PAGE EXCERPT:
Converters
The Synapse SDK provides comprehensive data format conversion utilities for computer vision datasets. These converters enable seamless transformation between different annotation formats commonly used in machine learning workflows.
Overview
The converter system supports bidirectional conversion between:
- DM Format - Synapse Data Manager's native annotation format (supports v1 and v2)
- YOLO Format - You Only Look Once text-based format
- COCO Format - Microsoft Common Objects in Context format (Coming Soon)
- Pascal VOC Format - Visual Object Classes XML format (Coming Soon)
All converters support both categorized datasets (with train/valid/test splits) and non-categorized datasets. Additionally, all converters now support single file conversion mode for processing individual files.
Supported Annotation Types
| Annotation Type | DM | YOLO | COCO | Pascal VOC |
|---|---|---|---|---|
| Bounding Boxes | ✅ | ✅ | 🔜 | 🔜 |
| Polygons | ✅ | ✅ | 🔜 | 🔜 |
| Segmentation | ✅ | - | 🔜 | 🔜 |
| Keypoints | ✅ | ✅ | 🔜 | 🔜 |
| Classifications | ✅ | - | 🔜 | 🔜 |
- ✅ = Supported
- 🔜 = Coming Soon
-= Not applicable for this format
YOLO Converters
FromDMToYOLOConverter
Converts DM format annotations to YOLO format with comprehensive annotation support.

Extracted records:
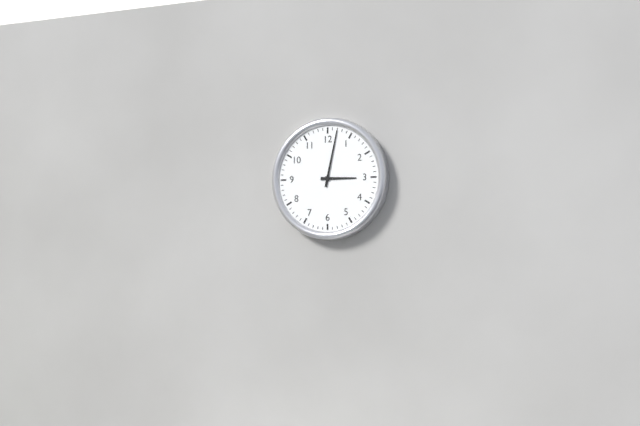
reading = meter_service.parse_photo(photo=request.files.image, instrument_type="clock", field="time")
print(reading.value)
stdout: 3:02
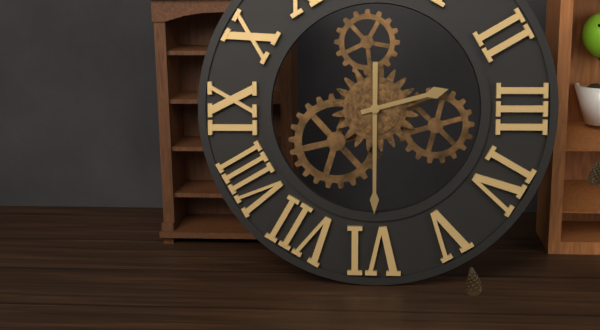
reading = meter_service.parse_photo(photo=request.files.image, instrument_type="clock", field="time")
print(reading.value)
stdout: 2:30
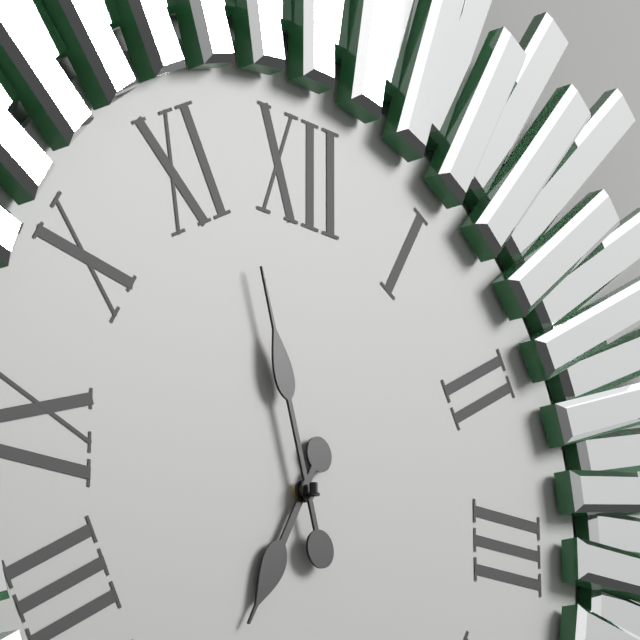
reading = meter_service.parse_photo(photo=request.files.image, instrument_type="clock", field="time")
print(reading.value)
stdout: 6:57
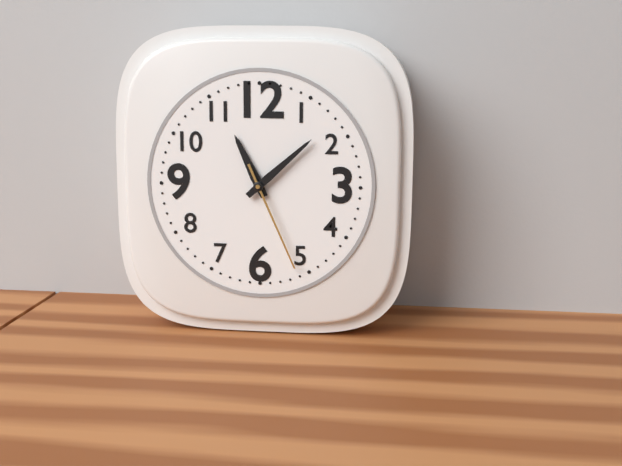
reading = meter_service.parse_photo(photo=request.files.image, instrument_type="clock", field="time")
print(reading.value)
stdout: 11:08:26
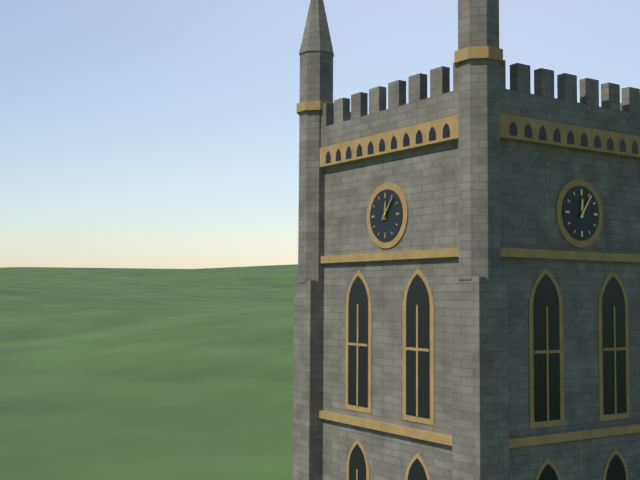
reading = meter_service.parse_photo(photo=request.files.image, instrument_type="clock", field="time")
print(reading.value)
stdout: 12:06
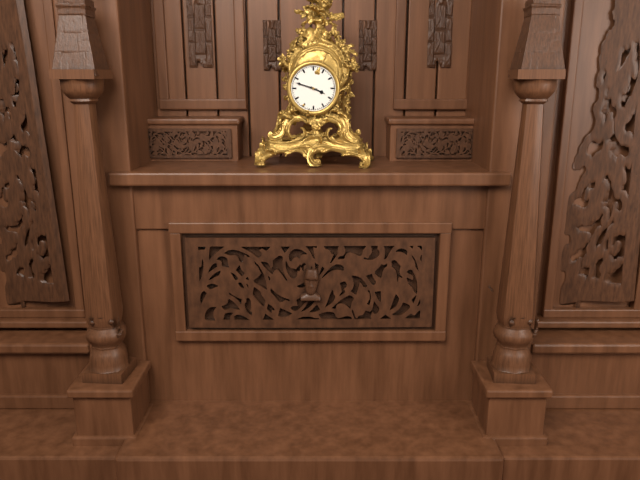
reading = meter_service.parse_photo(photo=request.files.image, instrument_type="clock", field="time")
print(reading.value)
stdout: 3:48
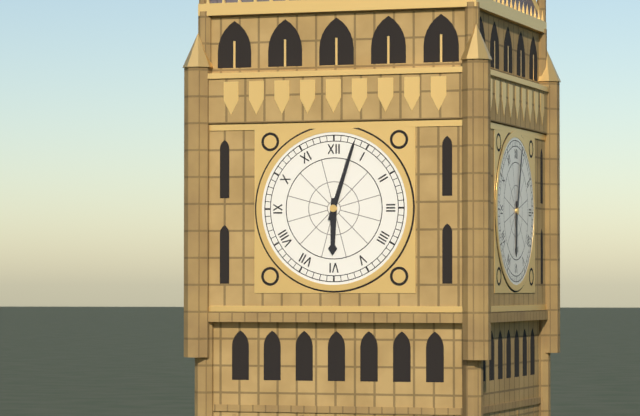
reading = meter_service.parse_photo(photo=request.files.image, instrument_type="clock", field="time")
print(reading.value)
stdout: 6:03
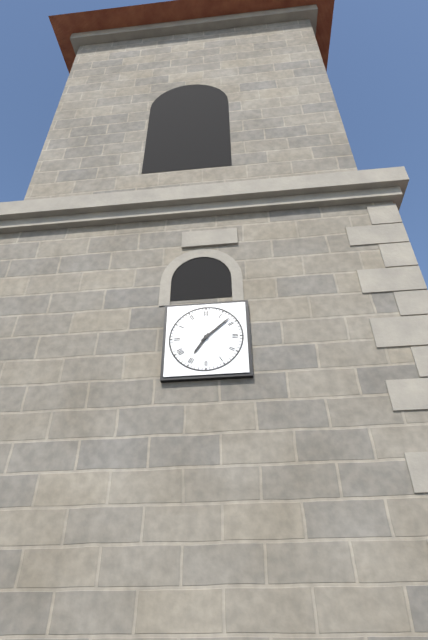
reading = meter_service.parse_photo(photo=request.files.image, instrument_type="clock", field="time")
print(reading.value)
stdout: 7:08
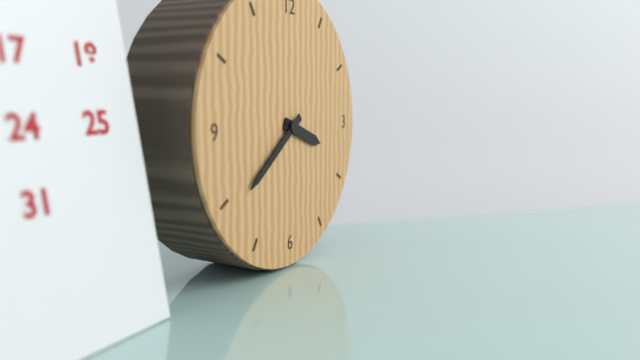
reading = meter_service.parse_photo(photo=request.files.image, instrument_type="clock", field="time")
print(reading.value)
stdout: 3:39
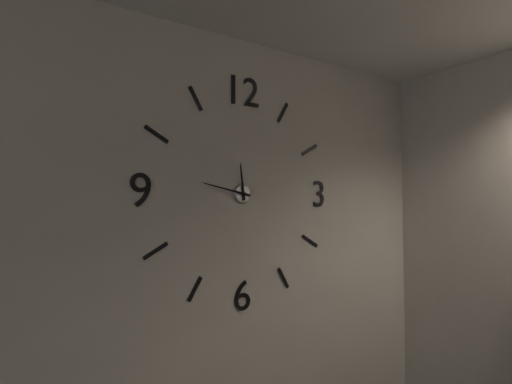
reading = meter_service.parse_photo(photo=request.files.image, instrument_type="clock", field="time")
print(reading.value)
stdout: 11:47
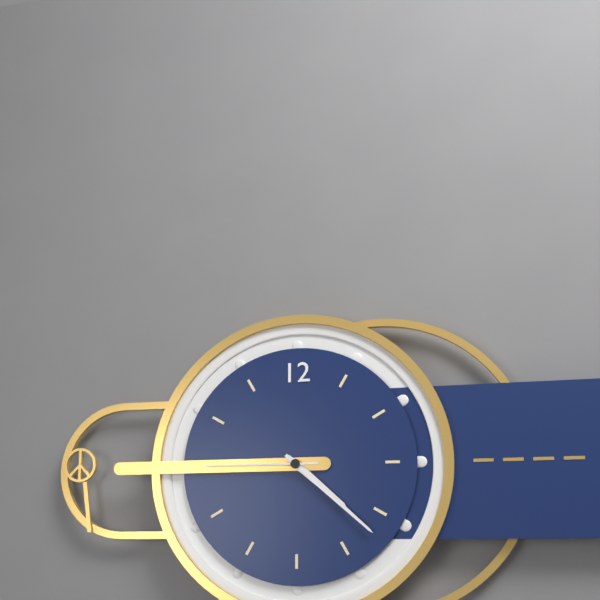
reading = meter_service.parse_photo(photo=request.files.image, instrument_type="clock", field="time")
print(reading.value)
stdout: 4:22:45
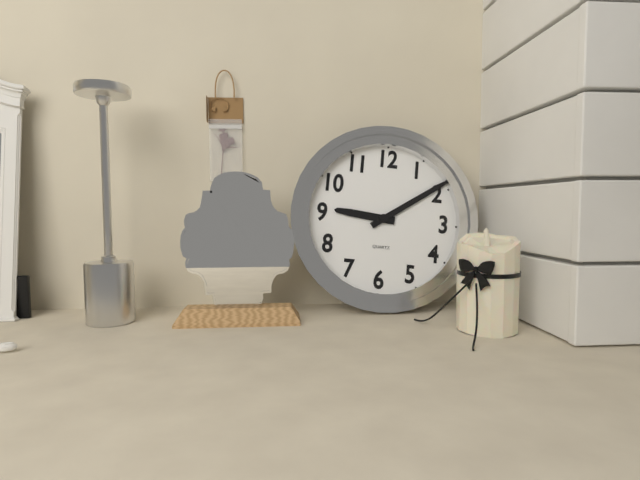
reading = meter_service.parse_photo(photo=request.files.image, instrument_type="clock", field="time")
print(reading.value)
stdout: 9:09
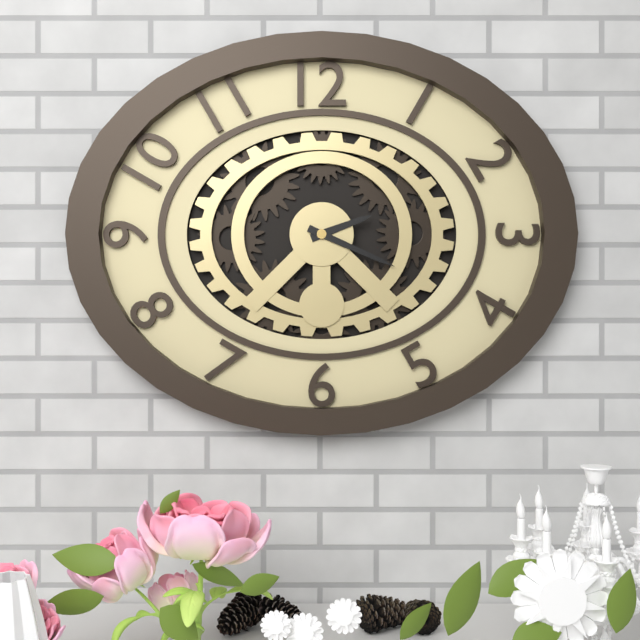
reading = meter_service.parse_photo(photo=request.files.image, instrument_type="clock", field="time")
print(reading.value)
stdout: 2:19
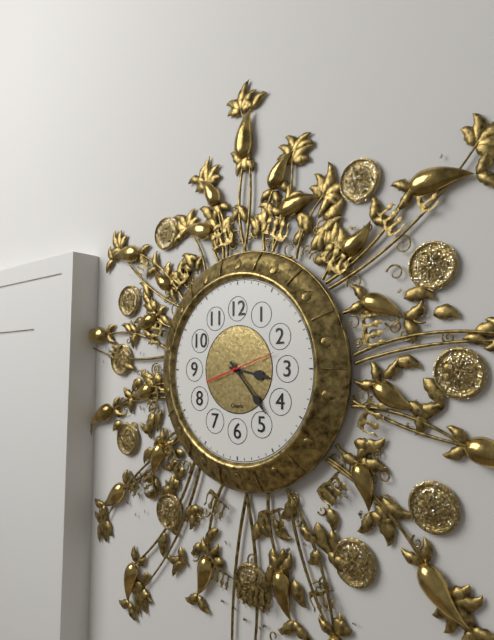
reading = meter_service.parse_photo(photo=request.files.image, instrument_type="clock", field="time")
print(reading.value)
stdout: 3:23
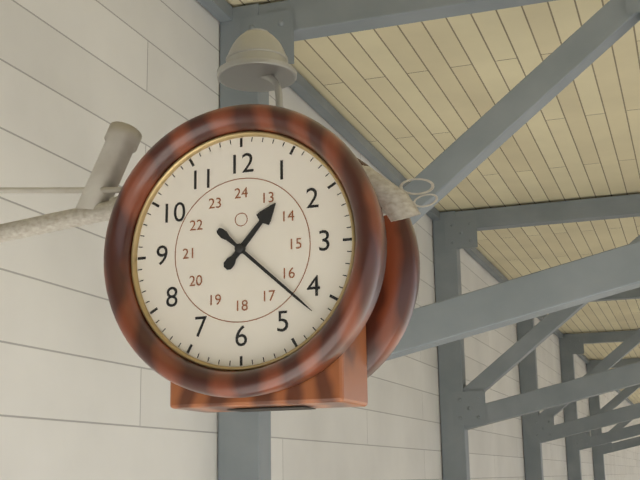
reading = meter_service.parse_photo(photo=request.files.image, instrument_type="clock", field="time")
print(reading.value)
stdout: 1:22
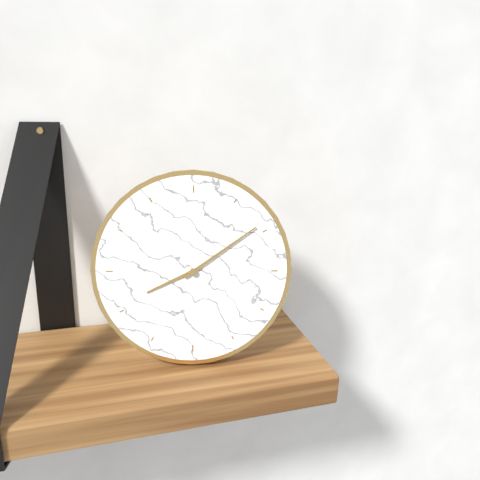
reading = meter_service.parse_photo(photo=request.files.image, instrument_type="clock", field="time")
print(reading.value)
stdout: 8:09
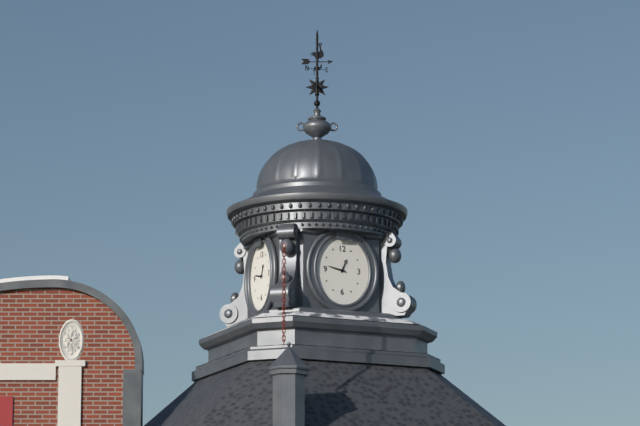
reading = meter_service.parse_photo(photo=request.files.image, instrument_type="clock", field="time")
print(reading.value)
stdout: 12:47
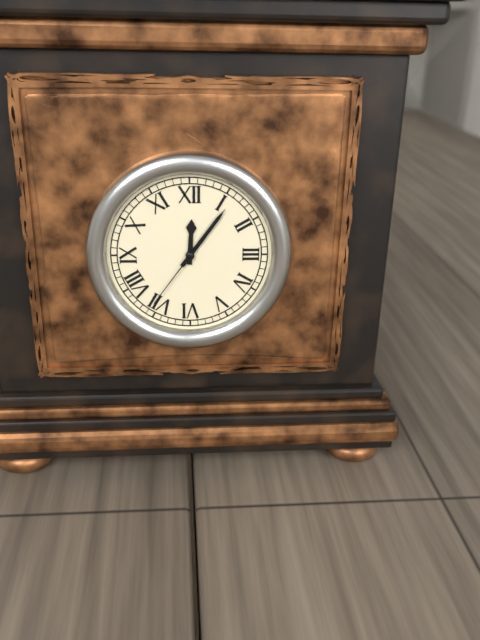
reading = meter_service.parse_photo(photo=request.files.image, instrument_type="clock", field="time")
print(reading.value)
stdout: 12:06:36
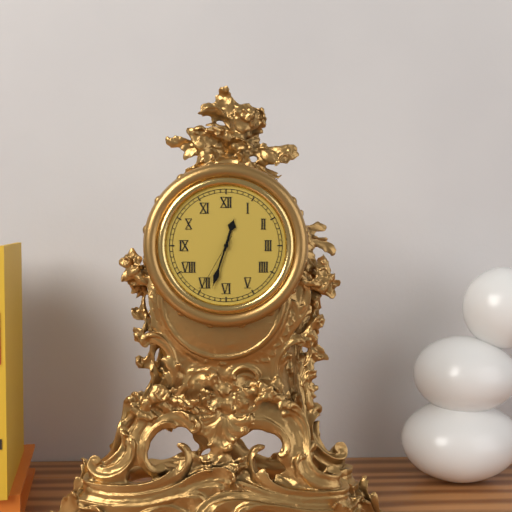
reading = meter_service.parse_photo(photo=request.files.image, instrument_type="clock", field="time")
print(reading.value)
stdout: 12:33:35
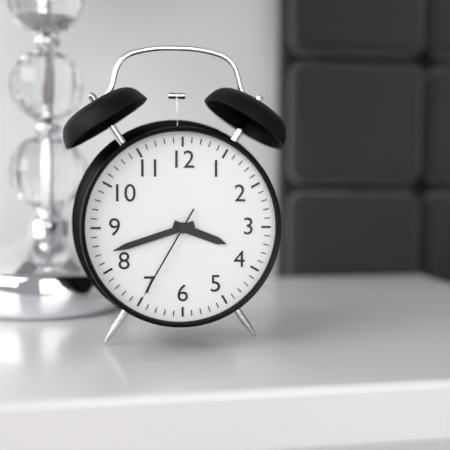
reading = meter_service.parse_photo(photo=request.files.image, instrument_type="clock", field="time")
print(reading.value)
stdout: 3:42:35
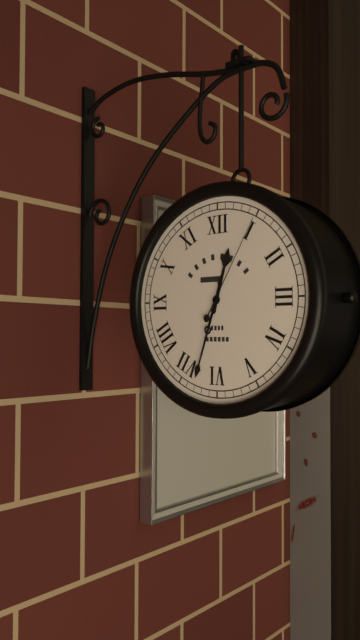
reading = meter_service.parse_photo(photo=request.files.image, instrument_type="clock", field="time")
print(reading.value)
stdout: 12:33:05
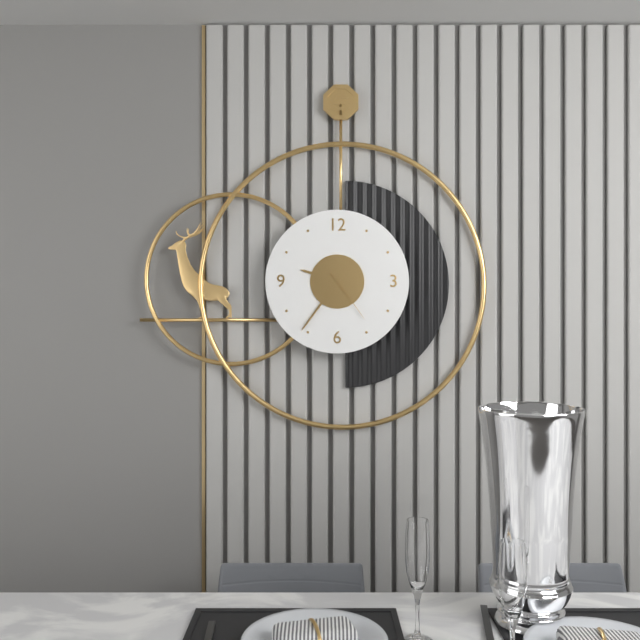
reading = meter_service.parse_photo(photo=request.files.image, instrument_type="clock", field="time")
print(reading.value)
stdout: 9:36:24
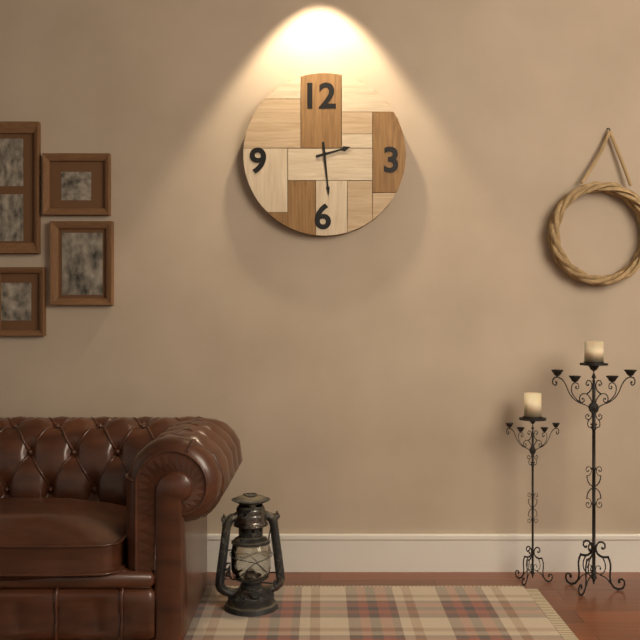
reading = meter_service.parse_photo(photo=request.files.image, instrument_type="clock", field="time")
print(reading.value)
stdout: 2:29
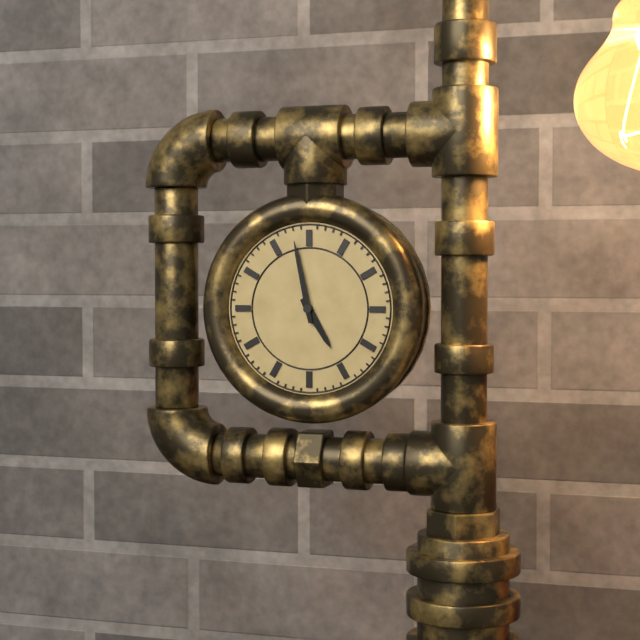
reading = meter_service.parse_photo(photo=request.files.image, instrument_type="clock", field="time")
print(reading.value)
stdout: 4:58
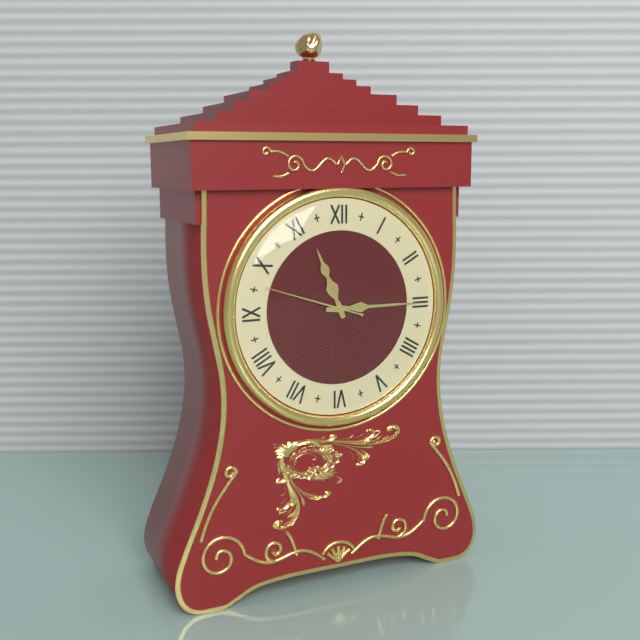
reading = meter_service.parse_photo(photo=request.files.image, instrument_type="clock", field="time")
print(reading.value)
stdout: 11:15:48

ACTIONS TO TAKE:
[A] Using the Synapse SDK converters page, decide whether each statement agrees with it: (i) COCO format conversion is available now, (ii) every converter can process a single file on its own, (iii) the DM format supports both v1 and v2. Answer yes or no for each and quote the words from the page that settle it.
[B] Write the next part of the Synapse SDK converters page, going on from its last sentence.

RESPONSES IN ORDER:
[A]
(i) No: "COCO Format - Microsoft Common Objects in Context format (Coming Soon)"
(ii) Yes: "all converters now support single file conversion mode for processing individual files"
(iii) Yes: "DM Format - Synapse Data Manager's native annotation format (supports v1 and v2)"

[B]
Features:
- Supports bounding boxes, polygons, and keypoints
- Creates
dataset.yamlconfiguration file - Normalizes coordinates automatically
- Handles keypoint visibility flags
- Supports both DMv1 and DMv2 schemas
Usage:
from synapse_sdk.utils.converters import FromDMToYOLOConverter
from synapse_sdk.utils.annotation_models.dm import DMVersion
# Convert with all annotation types
converter = FromDMToYOLOConverter(
root_dir='/path/to/dm/dataset',
is_categorized=True,
dm_version=DMVersion.V2
)
converted_data = converter.convert()
converter.save_to_folder('/output/yolo/dataset')
# Convert non-categorized dataset
converter = FromDMToYOLOConverter(
root_dir='/path/to/dm/dataset',
is_categorized=False,
dm_version=DMVersion.V2
)
converted_data = converter.convert()
converter.save_to_folder('/output/yolo/dataset')
# Single file conversion
converter = FromDMToYOLOConverter(is_single_conversion=True)
with open('data.json') as f:
dm_data = json.load(f)
with open('image.jpg', 'rb') as img_file:
yolo_labels = converter.convert_single_file(dm_data, img_file)
Input Structure (Categorized):
dm_dataset/
├── train/
│ ├── json/
│ │ ├── image1.json
│ │ └── image2.json
│ └── original_files/
│ ├── image1.jpg
│ └── image2.jpg
├── valid/
│ ├── json/
│ └── original_files/
└── test/ (optional)
├── json/
└── original_files/
Output Structure:
yolo_dataset/
├── train/
│ ├── images/
│ │ ├── image1.jpg
│ │ └── image2.jpg
│ └── labels/
│ ├── image1.txt
│ └── image2.txt
├── valid/
├── test/ (if present)
├── dataset.yaml
└── classes.txt
YOLO Label Format Examples:
# Bounding box: class_id center_x center_y width height
0 0.5 0.5 0.3 0.4
# Polygon: class_id x1 y1 x2 y2 x3 y3 x4 y4 ...
0 0.1 0.1 0.9 0.1 0.9 0.9 0.1 0.9
# Keypoints: class_id center_x center_y width height kp1_x kp1_y kp1_v kp2_x kp2_y kp2_v ...
0 0.5 0.5 0.3 0.4 0.45 0.3 2 0.55 0.3 2 0.5 0.7 1
YOLOToDMConverter
Converts YOLO format annotations back to DM format.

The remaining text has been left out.